面白かった。非常にテンポよく、密度濃く、潜入捜査モノとしてはありがちっちゃありがちなんだけど、これがホントに面白い。ノワール調の緊迫からの痛快なラスト。なかなか。
ストーリーもだけれど、構成や演出がかなり上手いこといってるのだなぁ、と思う。更にいいのは、バリバリの…その人だけで作品が1本作れるような…スター性のある人気俳優で構成しなかったことだ。ジョエル・キナマン、ロザムンド・パイク、アナ・デ・アルマス、コモン…と、ちょっと超一流とは言えないんだけど、そこそこいい味出す鑑賞に充分耐え得る役者を主役・準主役に持ってきている。これが結構ツボだった。気を散らすことなく観ることができるからだ。
FBIの命を受けて、麻薬取引の潜入捜査を行なっているピート(ジョエル・キナマン)。4年越しのそのプロジェクトは、取引の現場を押さえて、これまで近づくことができなかった大ボスの逮捕に至る大事な局面を迎えていた。だが、取引当日に、NY市警からの囮捜査官を、仲間が殺してしまうという失態が起こり、作戦は中止となる。NYでNY市警を殺したらどうなるか…そう、NY中の警官が、犯人探しを最優先とし、犯人を見つけようものなら即報復を行うのだ。その上、殺された捜査官の遺体が、見せしめとして舌を切られていたとなると…。
大戦争になることを予感し、責任を取らせることも含め、大ボスはピートに命じる。ほとぼりが冷めるまで刑務所に服役し、中で取引されている麻薬を仕切れ。なに、5年ほどで出て来られるだろう。

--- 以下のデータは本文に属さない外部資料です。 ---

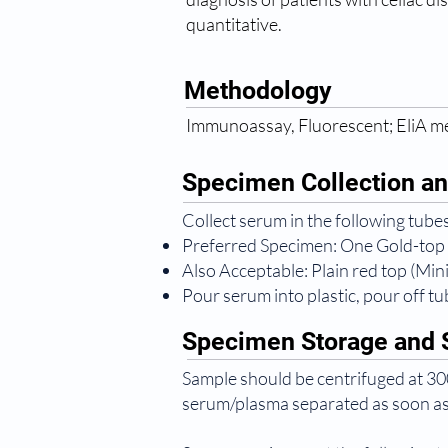
quantitative.
Methodology
Immunoassay, Fluorescent; EliA 
Specimen Collection an
Collect serum in the following tubes
Preferred Specimen: One Gold-top
Also Acceptable: Plain red top (Mi
Pour serum into plastic, pour off tub
Specimen Storage and S
Sample should be centrifuged at 300
serum/plasma separated as soon as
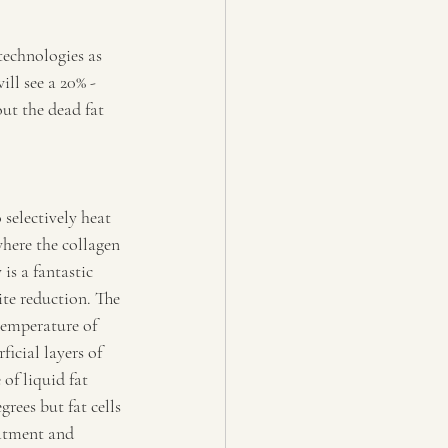
technologies as 
ll see a 20% - 
out the dead fat 
selectively heat 
where the collagen 
s a fantastic 
ite reduction. The 
temperature of 
ficial layers of 
of liquid fat 
rees but fat cells 
eatment and 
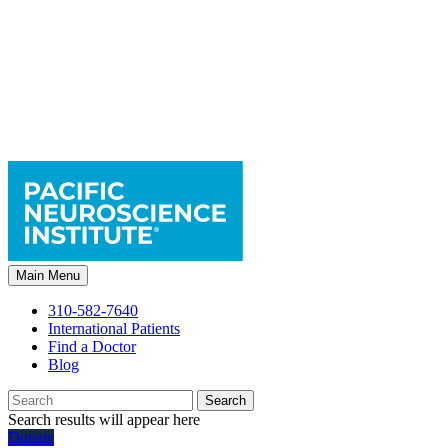
Main Menu
310-582-7640
International Patients
Find a Doctor
Blog
Search
Search results will appear here
Donate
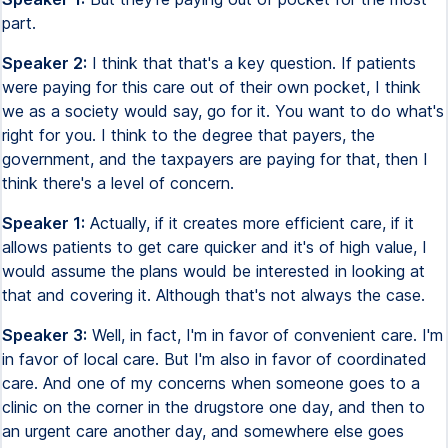
part.
Speaker 2:
I think that that's a key question. If patients
were paying for this care out of their own pocket, I think
we as a society would say, go for it. You want to do what's
right for you. I think to the degree that payers, the
government, and the taxpayers are paying for that, then I
think there's a level of concern.
Speaker 1:
Actually, if it creates more efficient care, if it
allows patients to get care quicker and it's of high value, I
would assume the plans would be interested in looking at
that and covering it. Although that's not always the case.
Speaker 3:
Well, in fact, I'm in favor of convenient care. I'm
in favor of local care. But I'm also in favor of coordinated
care. And one of my concerns when someone goes to a
clinic on the corner in the drugstore one day, and then to
an urgent care another day, and somewhere else goes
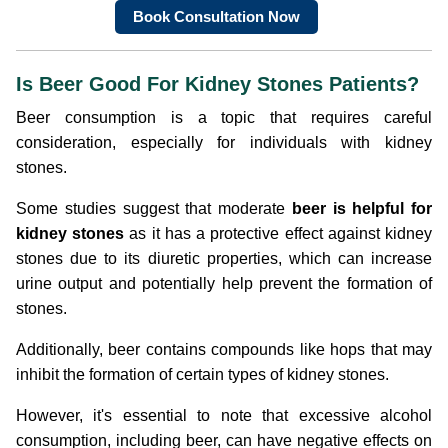
Book Consultation Now
Is Beer Good For Kidney Stones Patients?
Beer consumption is a topic that requires careful
consideration, especially for individuals with kidney
stones.
Some studies suggest that moderate
beer is helpful for
kidney stones
as it has a protective effect against kidney
stones due to its diuretic properties, which can increase
urine output and potentially help prevent the formation of
stones.
Additionally, beer contains compounds like hops that may
inhibit the formation of certain types of kidney stones.
However, it's essential to note that excessive alcohol
consumption, including beer, can have negative effects on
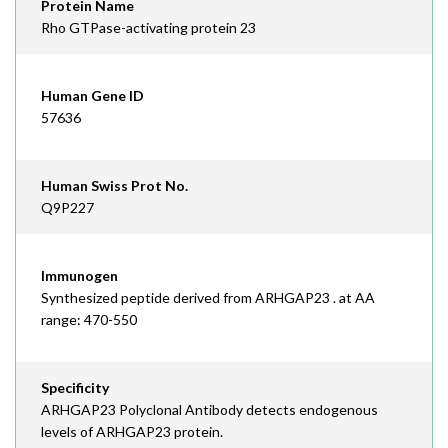
Protein Name
Rho GTPase-activating protein 23
Human Gene ID
57636
Human Swiss Prot No.
Q9P227
Immunogen
Synthesized peptide derived from ARHGAP23 . at AA
range: 470-550
Specificity
ARHGAP23 Polyclonal Antibody detects endogenous
levels of ARHGAP23 protein.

一方、FBIの方にしても4年越しの計画。何としてでも大ボスを挙げなければならない。ピートに指示を出しているFBI捜査官ウィルコックス(ロザムンド・パイク)は、次なる提案をする。刑務所の中で取引されている麻薬に関わる服役者と刑務官のリストを入手せよ。それで大ボスの息の根を止めるのだ。
実はピートは、殺人の罪で以前服役していたものの、模範囚でもあり、FBIとの取引を経て、そこから潜入捜査官となった経緯があるのだ。あんな場所に戻るのはまっぴらだし、FBIが最後まで身を守ってくれる保証もない。だが、このままではNY市警からも身を追われることになってしまう。ピートにはもうその選択しか残されていなかった。それにウィルコックスは、妻子の事は必ず守ると約束してくれたのだし…。
まあここから、お約束のように刑務所内でのシマ争いや裏切り・裏切られ、が発生し、果てはFBIからも見捨てられ、ピートは大博打を打つことになる。という息を呑む展開が待っているので、震えて待て、という感じだ。震えて待つのはその大掛かりなアクションシーンだけでなく、最後まで裏切り・裏切られがどうなっていくのか…?こちらも見ものである。
そう。かなりなお約束の部分がきちんと踏襲されている辺り、緊迫感とは矛盾した表現になるのかもしれないが、安心して観ることができるとも言えよう。潜入捜査官モノとして、よく出来た作品だったと思う。でも一つだけ言いたい。家族のいる人を潜入捜査官にしてはアカンよ。